At Tate Britain there will also be many of the drawings and paintings that Augustus made of Gwen, and of his family. The early 20th century produced better intimate portraits than public ones. John’s family pictures – separated out from his commissioned portraits, shown with the Mediterranean landscapes and attempts at large figure subjects, and complemented by his sister’s pictures – may, like those overlapping Bloomsbury memoirs in which alternative views allow one to guess at unshown dimensions, do something for his reputation.

As a prelude to the Tate’s juxtaposition of brother and sister you can, until 15 October, see a small exhibition of Gwen’s work at Browse and Darby in Cork Street. Two oil paintings and two watercolour drawings are well known: they were in the 1946 memorial exhibition, and have been seen since then in various shows. All the drawings have stamped signatures, indicating, I assume, that they were still in Gwen John’s possession when she died. They are of children, cats, flowers, women in church, a few landscapes. The colour is soft: in the watercolours often made softer by the buff or brown of the paper. The later oil paintings use a range quite close to that of Morandi’s still lifes. All the pictures began as records of things seen, even those of the backs of nuns in church, which appear simple enough to have been painted from memory. (Gwen John converted to Catholicism in 1913; there are recorded exchanges about the propriety of drawing in church. She said she prayed, but couldn’t do it for many minutes on end.)

She painted one version after another of the same picture; but her repetitions are quite unlike those of, say, 17th-century Dutch still-life painters, or Academy stalwarts who knew that their glass, twist of lemon and herring, girls in the garden, or wet street at night, would sell again and again. Nor do her series mark out a path towards the final resolution of a pictorial problem, or depict a scene in different light and weather in the way that Monet’s did. Sometimes they seem like a subtle version of the fabric designer’s different colourways, or like a tune sung through with minimally different intonations for the pleasure of the act itself.

Because the drawings are small and the lines shaky, because the brush is used to make dabs as often as strokes, it is easy to forget that she was a painter in a tradition that valued craft, and which, as is evident in her late oil paintings in particular, reckoned to arrive at freshness through discipline. Colours were planned; the setting out of the palette was a creative prelude to painting. If something didn’t succeed – if the pink was not quite strong enough, if the relation of marks to shapes was out of whack – you started again.

The essay in the Tate catalogue by Mary Bustin about Gwen John’s later painting technique is especially illuminating.* The matt, pastel-like paint is genuinely chalky.
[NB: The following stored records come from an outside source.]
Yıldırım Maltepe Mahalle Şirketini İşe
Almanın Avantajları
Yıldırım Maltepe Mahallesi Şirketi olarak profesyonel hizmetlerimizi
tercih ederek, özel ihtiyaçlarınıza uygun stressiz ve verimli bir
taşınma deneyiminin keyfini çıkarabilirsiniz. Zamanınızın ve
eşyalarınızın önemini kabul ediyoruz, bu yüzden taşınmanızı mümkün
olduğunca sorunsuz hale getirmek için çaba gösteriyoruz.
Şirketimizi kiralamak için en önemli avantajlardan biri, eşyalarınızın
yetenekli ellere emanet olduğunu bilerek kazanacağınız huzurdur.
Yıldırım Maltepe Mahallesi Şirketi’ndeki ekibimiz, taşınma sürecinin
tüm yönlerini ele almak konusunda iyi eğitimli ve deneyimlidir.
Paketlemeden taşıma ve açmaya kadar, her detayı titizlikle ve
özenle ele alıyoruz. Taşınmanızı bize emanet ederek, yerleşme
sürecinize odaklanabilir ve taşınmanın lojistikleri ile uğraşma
It was applied to an absorbent ground of glue and chalk, and powdered chalk was mixed with the paint. Paint straight from the tube is usually overloaded with the oil medium – you find manuals which recommend squeezing it first onto blotting paper. The chalk which made her paint into a stiff paste also made it paler. In the two oil paintings in Cork Street you also see many hairline cracks, as though the dabs of paint shrank in drying. Look at the surface of the pictures and you see how un-fluid the paint has become – it isn’t stuff you could make long strokes with even if you wanted to.

The dabbed paint in the oils contrasts with sensitively drawn outlines in crayon or charcoal in the portrait drawings. But both are aspects of an aesthetic of frugality – of minimal means. If a moment comes when you get impatient with the pale light, the attic room, the girls always sitting in similar poses; if the individuality of the cats fails to impress you; if it all seems thin and lacking in scope, you know that your feelings are not in step with what sustained Gwen John in her work. She wasn’t doing it for you, she was doing it for herself.